En — de gereformeerde zegt erbij: wij zijn nog steeds gezworen vijanden. Als het een Freudiaan gelukt, dat voor mij verborgen te laten blijven, dan heeft hij al vast iets, dat ik zeker weten moet, „verdrongen”. Want — en dit is weer een scherpe vorm van critiek op heel dit stelsel — want de psychoanalyticus heeft het voortdurend over de lagere instincten, die verdrongen zijn. Geen wonder, dat hij het alleen of althans bij voorkeur, daarover heeft; want hij staat bij het rad onzer geboorte kk en zweert er den eed van het evolutiegeloof. Maar de calvinist, die gelooft, dat hij van huis uit heeft meegekregen de resten van het beeld Gods, arm, maar dan toch resten, en dat „ook na ontvangene genade” dat beeld Gods aanvankelijk hersteld |421 Een calvinist, Freuds recalcitrante patiënt| is, en een nieuw leven zich heeft geopenbaard, — zal die calvinist niet steeds zich zelf verdenken van een vallen in die andere mogelijkheid van zonde, dat hij „verdrongen heeft”: niet de lagere instincten, doch de van boven af gegeven genadegiften van God?38)
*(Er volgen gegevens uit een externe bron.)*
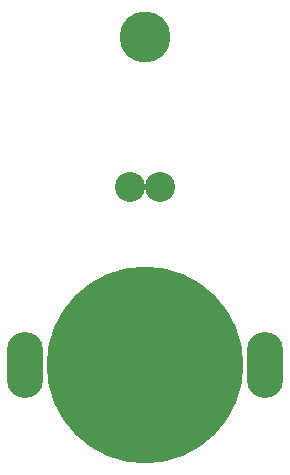
<source format=gbs>
G04 (created by PCBNEW (2013-07-07 BZR 4022)-stable) date 23/08/2014 11:16:52*
%MOIN*%
G04 Gerber Fmt 3.4, Leading zero omitted, Abs format*
%FSLAX34Y34*%
G01*
G70*
G90*
G04 APERTURE LIST*
%ADD10C,0.00590551*%
%ADD11C,0.1*%
%ADD12O,0.12X0.22*%
%ADD13C,0.6562*%
%ADD14C,0.17*%
G04 APERTURE END LIST*
G54D10*
G54D11*
X36000Y-36500D03*
X37000Y-36500D03*
G54D12*
X32500Y-42450D03*
X40500Y-42450D03*
G54D13*
X36500Y-42450D03*
G54D14*
X36500Y-31500D03*
M02*

</source>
Hoe moet het nu, als de psychoanalyticus den patiënt, die uit de school van Calvijn gekomen is, nooit grondig troosten kan over de zonde van „verdringing” van goede gedachten, heilige lusten, e.d., die God hem had gegeven, in hem had gewekt? Als ik waarlijk geloof, met dàt geloof, dat ook in Johannes Calvijn was, dan kunnen de psychoanalytische geneesmeester en ik elkaar nooit vertrouwelijk naderen. Want hij ontkent, wat ik geloof; dus kan hij mij nooit terugleiden op eenig door mij verlaten pad der wedergeboorte en der bekeering uit God; toch heeft hij mij geleerd, te gelooven aan de gevaren der verdringing. Wat zal hij mij te zeggen hebben, wat zal hij den dronkaard, den renegaat, te zeggen hebben, die God uit zijn jeugd heeft weggedrongen? Den God van Calvijn?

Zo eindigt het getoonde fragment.